I will be brief and sincere, I am not completely convinced of the Pikler approach in child care. However, I pursue to know more about the best practices that focus on the full development of a child in their beginnings. One thing doesn’t take away the other, we don’t have to believe the whole story, we can decide what is possible within our programs and what is not. As critical people, we can discern which practices are good practices and which are not so good. But this entails the responsibility that we accept when a perspective surprises us. With this mentality, I left the free play training from the Pikler perspective that took place in October 2023 in London.
Several of the things they presented to us during the training responded to a European lifestyle context, which has little to do with the physical and emotional attachments of the Latino families with which I grew up and with whom I work. However, I was left with two teachings that we should involve in our daily work. They will not be easy, but they are urgent.
The first is that we owe our children the dignity and respect they deserve, in other words we must stop infantilizing the children. Infants are infants, and because they are infants it does not mean that they must be treated in their different stages of development as something minor or insignificant.
It is wonderful and inspiring to see an infant recognize his hands, recognize the space that surrounds him, when they find their feet, when they learn to push with their legs with their back on the ground because these are the great achievements of development. Our duty is to provide them with a safe space for infants to optimally enjoy each of their stages.

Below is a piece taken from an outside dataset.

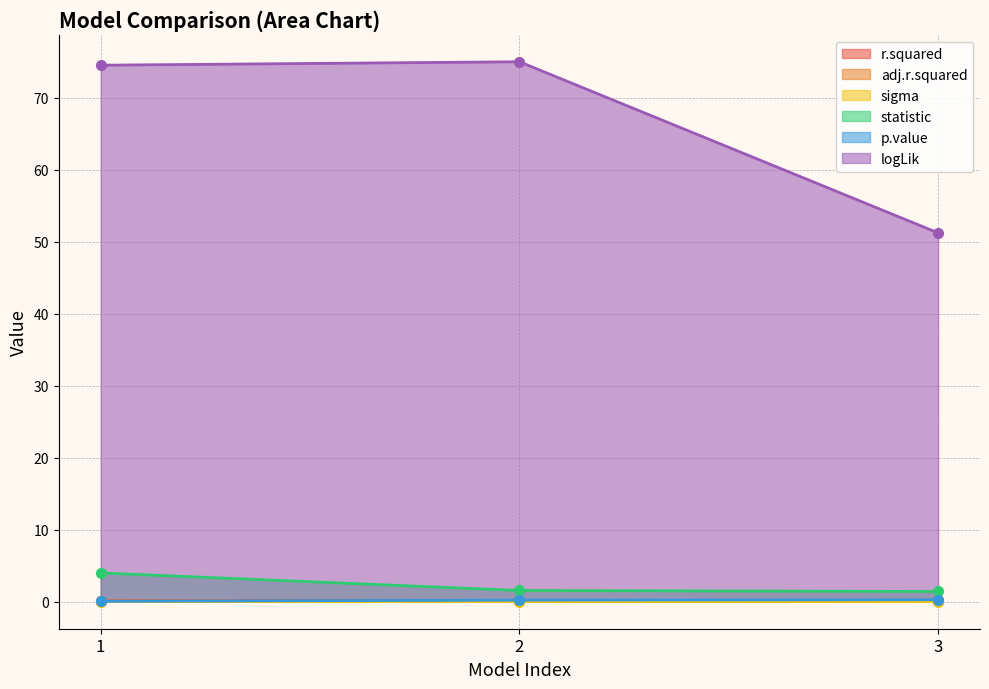

At which category is the sum across all series the highest?

1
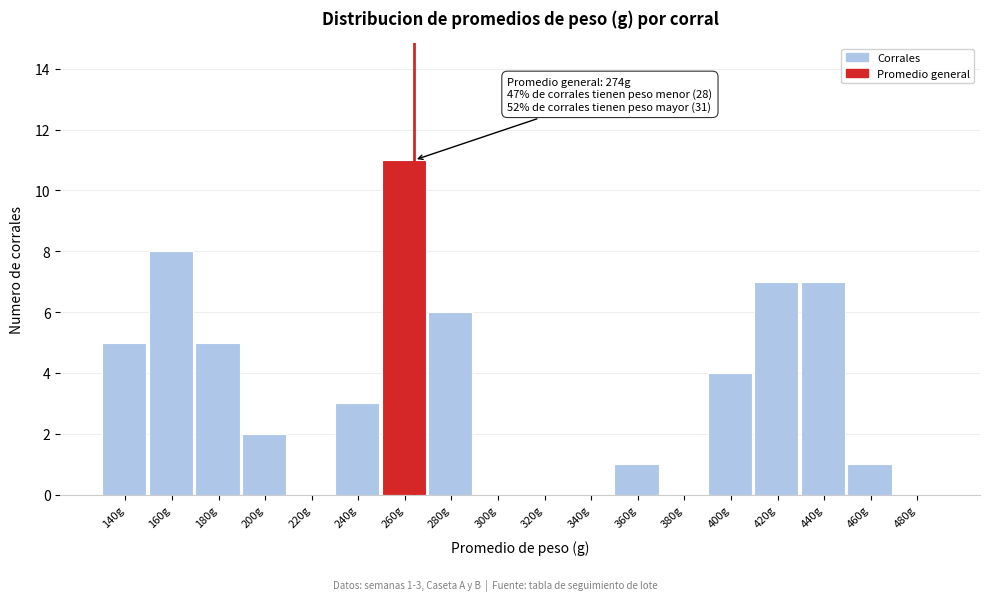

Reading left to right, transcribe all the data shown in this chart.

140g=5	160g=8	180g=5	200g=2	220g=0	240g=3	260g=11	280g=6	300g=0	320g=0	340g=0	360g=1	380g=0	400g=4	420g=7	440g=7	460g=1	480g=0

The second lesson that resonated with me was the nerve point of the Pikler perspective: this approach is NOT about the boy or the girl, it is about how adults relate to boys and girls. As adults, we must take away the ridiculous idea that we are teaching children from 0 to 3 years old in the same way as older children in the school system. During early childhood, the adult must be responsible simply for providing a safe, healthy and stimulating environment for children in their early stages of development. A safe space, being humane, less schooling/ restrictive curriculums, that allows infants to enter the world with others through knowing themselves. In this sense, the Pikler perspective calls on adults to humanity in order to protect the child’s humanity.